--- begin MATERIAL SHOWN ---

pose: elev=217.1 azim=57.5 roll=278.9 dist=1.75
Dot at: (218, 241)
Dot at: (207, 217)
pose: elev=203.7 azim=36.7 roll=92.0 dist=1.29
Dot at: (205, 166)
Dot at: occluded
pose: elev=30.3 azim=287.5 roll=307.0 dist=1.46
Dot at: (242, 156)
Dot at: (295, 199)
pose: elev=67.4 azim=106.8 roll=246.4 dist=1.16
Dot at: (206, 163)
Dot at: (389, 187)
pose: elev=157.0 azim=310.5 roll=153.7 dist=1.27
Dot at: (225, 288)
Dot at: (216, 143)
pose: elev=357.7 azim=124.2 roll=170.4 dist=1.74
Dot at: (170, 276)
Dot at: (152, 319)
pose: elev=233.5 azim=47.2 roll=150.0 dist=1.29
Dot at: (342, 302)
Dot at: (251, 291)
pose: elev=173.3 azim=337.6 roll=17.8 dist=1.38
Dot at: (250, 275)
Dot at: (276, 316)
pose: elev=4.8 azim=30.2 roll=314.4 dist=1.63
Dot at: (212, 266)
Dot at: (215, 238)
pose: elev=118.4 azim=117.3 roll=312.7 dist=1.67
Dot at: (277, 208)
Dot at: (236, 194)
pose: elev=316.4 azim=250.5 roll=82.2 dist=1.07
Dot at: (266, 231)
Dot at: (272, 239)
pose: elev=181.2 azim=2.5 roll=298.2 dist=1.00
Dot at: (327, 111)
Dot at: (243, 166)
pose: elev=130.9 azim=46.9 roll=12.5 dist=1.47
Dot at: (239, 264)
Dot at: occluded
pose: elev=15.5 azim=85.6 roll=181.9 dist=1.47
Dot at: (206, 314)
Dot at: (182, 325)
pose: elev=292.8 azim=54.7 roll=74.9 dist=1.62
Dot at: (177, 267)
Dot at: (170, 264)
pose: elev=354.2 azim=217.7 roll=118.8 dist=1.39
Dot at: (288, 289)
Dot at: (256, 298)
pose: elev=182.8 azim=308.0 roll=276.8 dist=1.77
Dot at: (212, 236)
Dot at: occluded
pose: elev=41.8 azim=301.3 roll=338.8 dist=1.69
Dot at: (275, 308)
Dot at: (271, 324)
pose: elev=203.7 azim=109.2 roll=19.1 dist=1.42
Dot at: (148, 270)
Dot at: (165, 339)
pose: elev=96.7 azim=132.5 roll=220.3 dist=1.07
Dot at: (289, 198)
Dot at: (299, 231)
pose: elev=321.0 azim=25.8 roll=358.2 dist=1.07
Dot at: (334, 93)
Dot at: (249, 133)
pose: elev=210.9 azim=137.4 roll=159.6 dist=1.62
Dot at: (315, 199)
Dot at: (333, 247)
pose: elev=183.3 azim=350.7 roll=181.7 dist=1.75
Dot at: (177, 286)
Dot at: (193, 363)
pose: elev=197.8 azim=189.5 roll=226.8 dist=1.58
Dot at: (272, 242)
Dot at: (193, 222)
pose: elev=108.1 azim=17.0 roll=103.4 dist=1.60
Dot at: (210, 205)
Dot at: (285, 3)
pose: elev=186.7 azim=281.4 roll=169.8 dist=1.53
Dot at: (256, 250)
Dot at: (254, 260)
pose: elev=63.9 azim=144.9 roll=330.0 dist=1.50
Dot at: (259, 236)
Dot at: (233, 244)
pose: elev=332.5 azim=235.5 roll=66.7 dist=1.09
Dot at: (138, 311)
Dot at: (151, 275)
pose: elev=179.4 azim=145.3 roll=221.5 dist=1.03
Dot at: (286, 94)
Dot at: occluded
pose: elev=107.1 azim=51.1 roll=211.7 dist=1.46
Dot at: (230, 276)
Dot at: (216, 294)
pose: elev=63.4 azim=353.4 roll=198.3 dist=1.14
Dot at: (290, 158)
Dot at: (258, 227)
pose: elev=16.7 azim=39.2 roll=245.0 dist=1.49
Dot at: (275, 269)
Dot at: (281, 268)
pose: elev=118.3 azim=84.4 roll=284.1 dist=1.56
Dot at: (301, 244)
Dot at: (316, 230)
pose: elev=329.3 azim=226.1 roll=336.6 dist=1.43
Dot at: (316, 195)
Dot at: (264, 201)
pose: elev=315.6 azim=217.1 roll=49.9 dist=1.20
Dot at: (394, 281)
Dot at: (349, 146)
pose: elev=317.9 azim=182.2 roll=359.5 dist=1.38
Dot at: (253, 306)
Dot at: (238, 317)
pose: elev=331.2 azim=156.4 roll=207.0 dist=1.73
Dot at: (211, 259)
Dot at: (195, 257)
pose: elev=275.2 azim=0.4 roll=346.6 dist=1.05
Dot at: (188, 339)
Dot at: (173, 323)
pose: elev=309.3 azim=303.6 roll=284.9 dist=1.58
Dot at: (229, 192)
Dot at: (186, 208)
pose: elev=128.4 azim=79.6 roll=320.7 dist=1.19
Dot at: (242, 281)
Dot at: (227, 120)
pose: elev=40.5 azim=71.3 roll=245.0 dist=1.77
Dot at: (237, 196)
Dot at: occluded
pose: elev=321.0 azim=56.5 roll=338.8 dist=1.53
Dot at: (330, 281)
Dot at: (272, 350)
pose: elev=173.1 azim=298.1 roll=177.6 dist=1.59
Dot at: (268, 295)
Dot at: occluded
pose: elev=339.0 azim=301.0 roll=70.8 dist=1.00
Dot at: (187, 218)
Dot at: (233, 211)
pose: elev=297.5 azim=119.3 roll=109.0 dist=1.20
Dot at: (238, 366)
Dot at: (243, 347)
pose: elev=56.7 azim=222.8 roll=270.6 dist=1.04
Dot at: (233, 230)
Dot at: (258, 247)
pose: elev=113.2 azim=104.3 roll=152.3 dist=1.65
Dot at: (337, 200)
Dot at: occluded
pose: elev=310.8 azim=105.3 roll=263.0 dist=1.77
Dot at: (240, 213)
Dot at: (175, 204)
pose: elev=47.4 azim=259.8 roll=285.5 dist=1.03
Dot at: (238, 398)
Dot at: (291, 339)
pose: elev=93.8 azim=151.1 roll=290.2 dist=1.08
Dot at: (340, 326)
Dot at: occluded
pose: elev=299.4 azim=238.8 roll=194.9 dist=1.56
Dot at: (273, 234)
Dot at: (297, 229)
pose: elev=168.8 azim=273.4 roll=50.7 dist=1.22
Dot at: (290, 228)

--- end MATERIAL SHOWN ---

WORK TO COMPLETE =>
Copy the lines of material starting at the line containing "pose: elev=63.9 azim=144.9" and ending at the line containing "Dot at: (258, 227)", including both.

TASK ANSWER =>
pose: elev=63.9 azim=144.9 roll=330.0 dist=1.50
Dot at: (259, 236)
Dot at: (233, 244)
pose: elev=332.5 azim=235.5 roll=66.7 dist=1.09
Dot at: (138, 311)
Dot at: (151, 275)
pose: elev=179.4 azim=145.3 roll=221.5 dist=1.03
Dot at: (286, 94)
Dot at: occluded
pose: elev=107.1 azim=51.1 roll=211.7 dist=1.46
Dot at: (230, 276)
Dot at: (216, 294)
pose: elev=63.4 azim=353.4 roll=198.3 dist=1.14
Dot at: (290, 158)
Dot at: (258, 227)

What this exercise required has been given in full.